Hmmmm... perhaps I'm misunderstanding -- I am a little stoned. If the "bottom plate" is the metal bottom of the unit, well, I've yet to successfully remove that. How did this blue ring escape?! Anyhow, when this snow melts, I'm gonna run and pick up a star bit, and then we'll see what's what, you fucking tinymight oh baby I'm sorry I yelled at you
 

Kaptan

Well-Known Member
Hmmmm... perhaps I'm misunderstanding -- I am a little stoned. If the "bottom plate" is the metal bottom of the unit, well, I've yet to successfully remove that. How did this blue ring escape?! Anyhow, when this snow melts, I'm gonna run and pick up a star bit, and then we'll see what's what, you fucking tinymight oh baby I'm sorry I yelled at you
You may have accidentally spun the metal cylinder, which can cause that O-ring to come out. Don’t worry, it’s not too hard to replace as stated a couple posts up.
 

Vaporific

All who wander are not lost...
Hmmmm... perhaps I'm misunderstanding -- I am a little stoned.

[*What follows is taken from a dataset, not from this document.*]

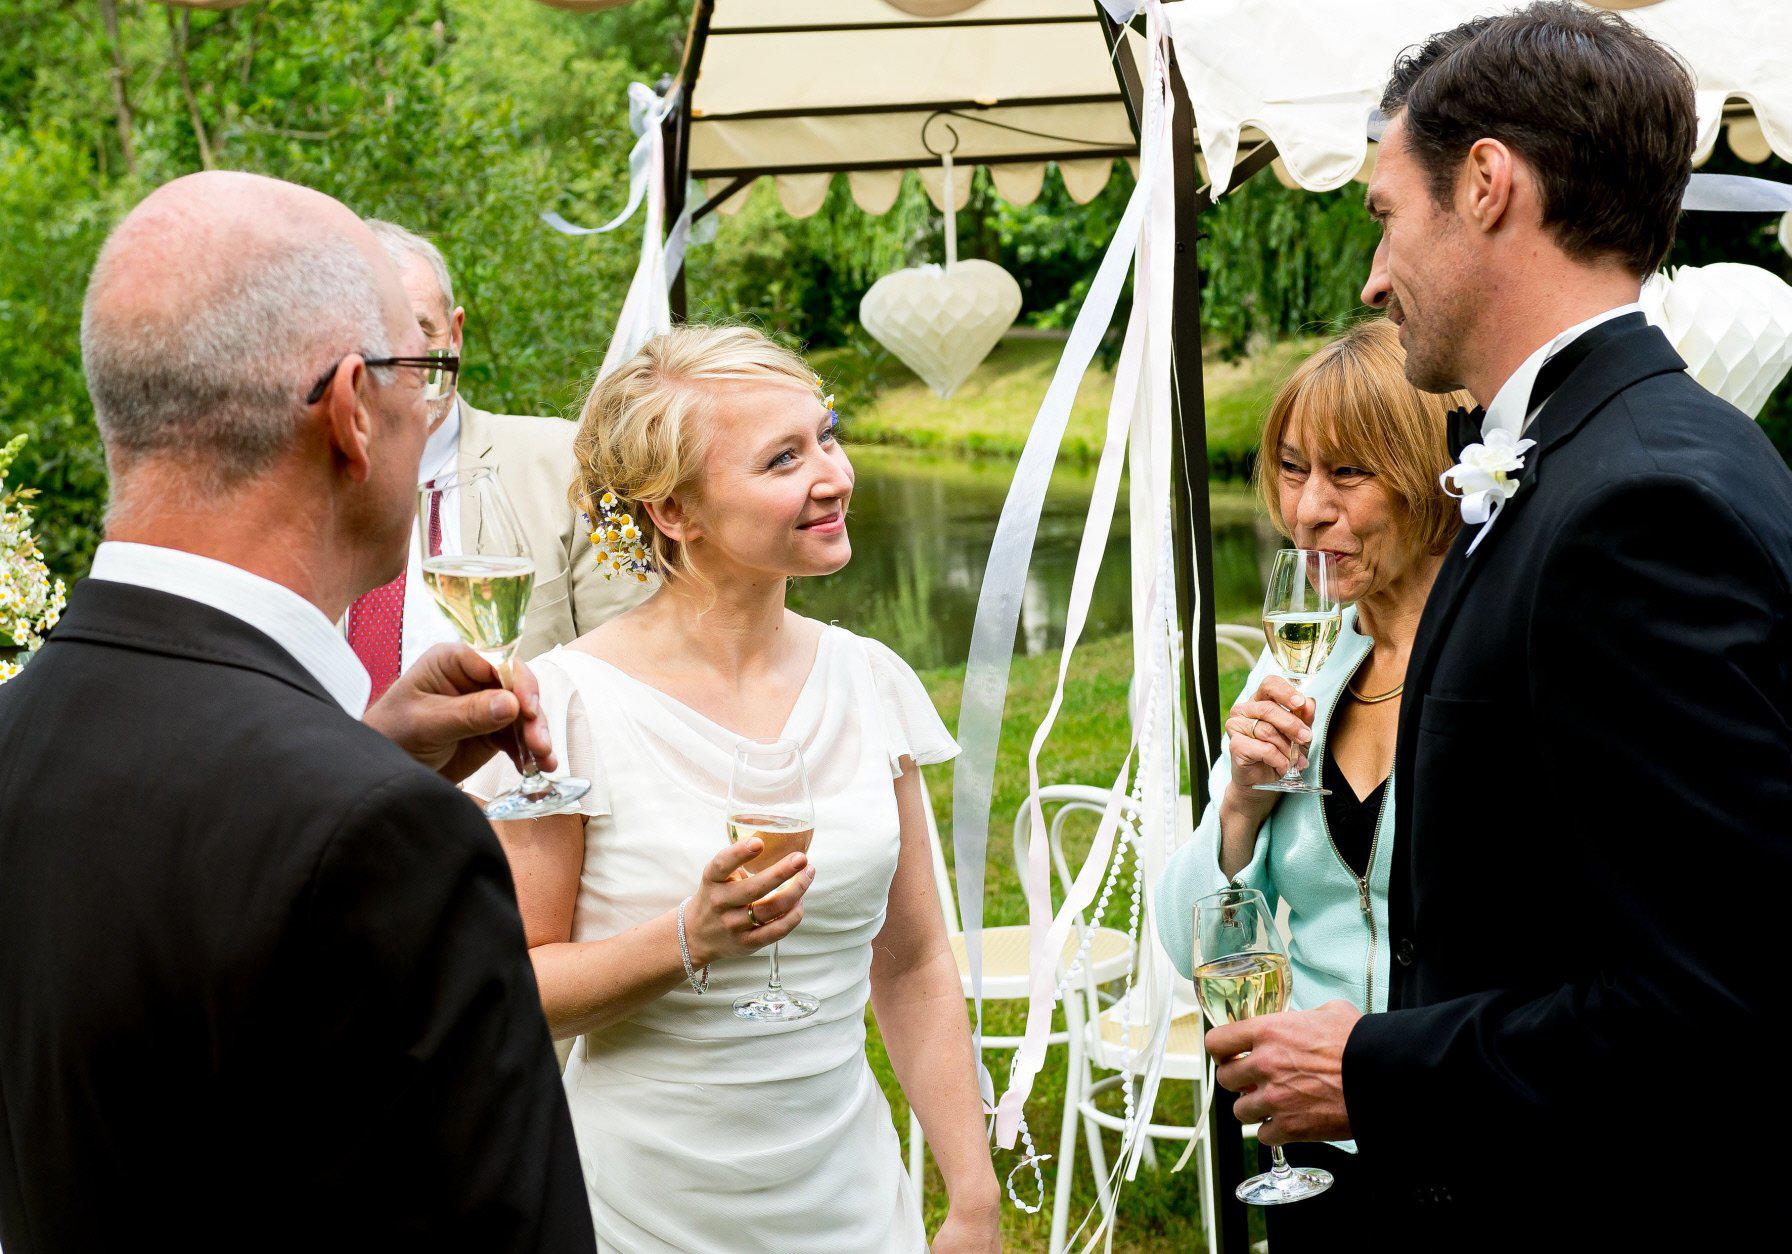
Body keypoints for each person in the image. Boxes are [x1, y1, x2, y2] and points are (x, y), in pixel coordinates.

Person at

If the "bottom plate" is the metal bottom of the unit, well, I've yet to successfully remove that. How did this blue ring escape?! Anyhow, when this snow melts, I'm gonna run and pick up a star bit, and then we'll see what's what, you fucking tinymight oh baby I'm sorry I yelled at you
Check page 187 for teardown pics. It’s my bible though I’ve only disassembled mine twice in 9 months. There’s a large slender oring atop the glass cylinder which sits behind the metal cylinder. Make sure that oring is properly seated; this is key for proper draw air flow. Not sure about a blue oring; I have a red one to hold the stem but I’m sure they come in different colors (I like red though). I have a couple of spares that I’ve never used and still using the original stem holder oring. And definitely go with a Torx-15 bit and not a hex bit (different animals). Good luck! :peace:
 

trevytrev

Happy little clouds
Well if you need any proof whatsoever how important that top o ring is, I just took mine out and simply just reseated it, screwed the top back on and now my TM is back to full steam again! I could immediately feel how much tighter it was to push the stem in. So glad I don't have to take it apart!
 

Siebter

Less soul, more mind
Hmmmm... could it be that this o ring is the actual key to understand these incidents of sudden low performance? Having to fold that metal strip to achieve better contact always seemed such a weird design flaw to me. But that o ring is small, flimsy, easy to be dislocated. Not that I ever had a problem with one or the other, but I also never disassembled my TM.
 

mpaulc

Active Member
Hey everybody. With the aid of my $.83 star drive bit, my TM opened right up. Placed a tiny shim (piece of card stock) beneath the metal hanger. Reassembled, and typing an hour later now, I'm mortified to admit that I now can't recall how the o-ring-in-question figured in. Sheesh. I believe it ended up on top of the inner glass tube, the one which eventually houses the metal cylinder. Whatever the case, all is working fine.